## Entries provided
Start of Block
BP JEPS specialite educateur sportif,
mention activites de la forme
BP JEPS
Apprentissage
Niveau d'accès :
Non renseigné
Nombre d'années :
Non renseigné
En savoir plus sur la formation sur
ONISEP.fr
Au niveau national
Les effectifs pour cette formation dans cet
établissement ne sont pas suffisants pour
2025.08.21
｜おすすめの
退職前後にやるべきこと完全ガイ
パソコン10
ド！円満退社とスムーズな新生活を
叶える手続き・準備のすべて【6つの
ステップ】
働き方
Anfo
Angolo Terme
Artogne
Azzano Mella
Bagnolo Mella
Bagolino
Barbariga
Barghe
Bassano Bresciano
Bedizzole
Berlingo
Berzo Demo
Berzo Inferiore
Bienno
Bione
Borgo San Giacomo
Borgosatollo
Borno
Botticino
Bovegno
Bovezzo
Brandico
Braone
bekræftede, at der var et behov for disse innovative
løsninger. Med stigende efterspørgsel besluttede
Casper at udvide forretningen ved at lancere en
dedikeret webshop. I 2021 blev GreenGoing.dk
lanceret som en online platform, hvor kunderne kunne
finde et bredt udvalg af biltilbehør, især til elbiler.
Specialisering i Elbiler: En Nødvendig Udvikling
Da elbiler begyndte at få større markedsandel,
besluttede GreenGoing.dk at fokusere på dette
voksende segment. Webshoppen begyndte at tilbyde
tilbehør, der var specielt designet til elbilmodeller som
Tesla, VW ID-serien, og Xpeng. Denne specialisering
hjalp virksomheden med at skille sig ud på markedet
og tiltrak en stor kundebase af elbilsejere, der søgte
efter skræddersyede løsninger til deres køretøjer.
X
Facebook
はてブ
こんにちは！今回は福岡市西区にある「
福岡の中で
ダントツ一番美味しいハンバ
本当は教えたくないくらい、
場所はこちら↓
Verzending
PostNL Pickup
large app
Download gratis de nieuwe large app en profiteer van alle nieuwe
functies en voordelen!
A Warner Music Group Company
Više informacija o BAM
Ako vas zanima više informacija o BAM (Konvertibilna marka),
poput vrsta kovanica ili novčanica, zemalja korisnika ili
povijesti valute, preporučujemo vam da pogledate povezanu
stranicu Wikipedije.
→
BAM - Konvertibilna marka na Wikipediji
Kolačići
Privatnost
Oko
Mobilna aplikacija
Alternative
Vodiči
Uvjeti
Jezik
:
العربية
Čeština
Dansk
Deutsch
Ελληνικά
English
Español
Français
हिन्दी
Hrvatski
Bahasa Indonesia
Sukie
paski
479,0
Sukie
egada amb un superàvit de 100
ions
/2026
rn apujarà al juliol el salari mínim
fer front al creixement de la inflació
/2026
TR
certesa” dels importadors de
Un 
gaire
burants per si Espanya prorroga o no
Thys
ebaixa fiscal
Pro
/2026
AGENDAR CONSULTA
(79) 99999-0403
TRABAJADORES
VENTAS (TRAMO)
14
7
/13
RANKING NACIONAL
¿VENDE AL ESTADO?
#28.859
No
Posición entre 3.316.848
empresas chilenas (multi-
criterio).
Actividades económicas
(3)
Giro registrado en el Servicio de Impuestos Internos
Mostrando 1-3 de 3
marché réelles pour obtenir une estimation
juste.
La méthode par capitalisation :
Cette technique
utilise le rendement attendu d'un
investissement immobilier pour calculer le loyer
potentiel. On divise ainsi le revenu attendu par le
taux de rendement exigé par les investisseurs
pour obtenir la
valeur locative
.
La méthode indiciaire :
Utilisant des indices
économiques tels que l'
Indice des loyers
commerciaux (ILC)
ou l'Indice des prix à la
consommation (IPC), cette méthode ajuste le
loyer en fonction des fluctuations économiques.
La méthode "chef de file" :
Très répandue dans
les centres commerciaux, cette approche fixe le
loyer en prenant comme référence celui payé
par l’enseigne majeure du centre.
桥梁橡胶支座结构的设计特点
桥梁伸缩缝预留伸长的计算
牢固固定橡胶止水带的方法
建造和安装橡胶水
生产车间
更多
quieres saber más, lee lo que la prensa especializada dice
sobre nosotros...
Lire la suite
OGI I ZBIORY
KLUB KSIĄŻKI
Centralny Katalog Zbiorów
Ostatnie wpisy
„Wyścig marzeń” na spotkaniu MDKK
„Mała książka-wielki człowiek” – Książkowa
End of Block
## Exercise
Please edit the data above by replacing "Mobilna aplikacija" with "Aplikacija za mobitel" and leaving everything else unchanged.

## Result
BP JEPS specialite educateur sportif,
mention activites de la forme
BP JEPS
Apprentissage
Niveau d'accès :
Non renseigné
Nombre d'années :
Non renseigné
En savoir plus sur la formation sur
ONISEP.fr
Au niveau national
Les effectifs pour cette formation dans cet
établissement ne sont pas suffisants pour
2025.08.21
｜おすすめの
退職前後にやるべきこと完全ガイ
パソコン10
ド！円満退社とスムーズな新生活を
叶える手続き・準備のすべて【6つの
ステップ】
働き方
Anfo
Angolo Terme
Artogne
Azzano Mella
Bagnolo Mella
Bagolino
Barbariga
Barghe
Bassano Bresciano
Bedizzole
Berlingo
Berzo Demo
Berzo Inferiore
Bienno
Bione
Borgo San Giacomo
Borgosatollo
Borno
Botticino
Bovegno
Bovezzo
Brandico
Braone
bekræftede, at der var et behov for disse innovative
løsninger. Med stigende efterspørgsel besluttede
Casper at udvide forretningen ved at lancere en
dedikeret webshop. I 2021 blev GreenGoing.dk
lanceret som en online platform, hvor kunderne kunne
finde et bredt udvalg af biltilbehør, især til elbiler.
Specialisering i Elbiler: En Nødvendig Udvikling
Da elbiler begyndte at få større markedsandel,
besluttede GreenGoing.dk at fokusere på dette
voksende segment. Webshoppen begyndte at tilbyde
tilbehør, der var specielt designet til elbilmodeller som
Tesla, VW ID-serien, og Xpeng. Denne specialisering
hjalp virksomheden med at skille sig ud på markedet
og tiltrak en stor kundebase af elbilsejere, der søgte
efter skræddersyede løsninger til deres køretøjer.
X
Facebook
はてブ
こんにちは！今回は福岡市西区にある「
福岡の中で
ダントツ一番美味しいハンバ
本当は教えたくないくらい、
場所はこちら↓
Verzending
PostNL Pickup
large app
Download gratis de nieuwe large app en profiteer van alle nieuwe
functies en voordelen!
A Warner Music Group Company
Više informacija o BAM
Ako vas zanima više informacija o BAM (Konvertibilna marka),
poput vrsta kovanica ili novčanica, zemalja korisnika ili
povijesti valute, preporučujemo vam da pogledate povezanu
stranicu Wikipedije.
→
BAM - Konvertibilna marka na Wikipediji
Kolačići
Privatnost
Oko
Aplikacija za mobitel
Alternative
Vodiči
Uvjeti
Jezik
:
العربية
Čeština
Dansk
Deutsch
Ελληνικά
English
Español
Français
हिन्दी
Hrvatski
Bahasa Indonesia
Sukie
paski
479,0
Sukie
egada amb un superàvit de 100
ions
/2026
rn apujarà al juliol el salari mínim
fer front al creixement de la inflació
/2026
TR
certesa” dels importadors de
Un 
gaire
burants per si Espanya prorroga o no
Thys
ebaixa fiscal
Pro
/2026
AGENDAR CONSULTA
(79) 99999-0403
TRABAJADORES
VENTAS (TRAMO)
14
7
/13
RANKING NACIONAL
¿VENDE AL ESTADO?
#28.859
No
Posición entre 3.316.848
empresas chilenas (multi-
criterio).
Actividades económicas
(3)
Giro registrado en el Servicio de Impuestos Internos
Mostrando 1-3 de 3
marché réelles pour obtenir une estimation
juste.
La méthode par capitalisation :
Cette technique
utilise le rendement attendu d'un
investissement immobilier pour calculer le loyer
potentiel. On divise ainsi le revenu attendu par le
taux de rendement exigé par les investisseurs
pour obtenir la
valeur locative
.
La méthode indiciaire :
Utilisant des indices
économiques tels que l'
Indice des loyers
commerciaux (ILC)
ou l'Indice des prix à la
consommation (IPC), cette méthode ajuste le
loyer en fonction des fluctuations économiques.
La méthode "chef de file" :
Très répandue dans
les centres commerciaux, cette approche fixe le
loyer en prenant comme référence celui payé
par l’enseigne majeure du centre.
桥梁橡胶支座结构的设计特点
桥梁伸缩缝预留伸长的计算
牢固固定橡胶止水带的方法
建造和安装橡胶水
生产车间
更多
quieres saber más, lee lo que la prensa especializada dice
sobre nosotros...
Lire la suite
OGI I ZBIORY
KLUB KSIĄŻKI
Centralny Katalog Zbiorów
Ostatnie wpisy
„Wyścig marzeń” na spotkaniu MDKK
„Mała książka-wielki człowiek” – Książkowa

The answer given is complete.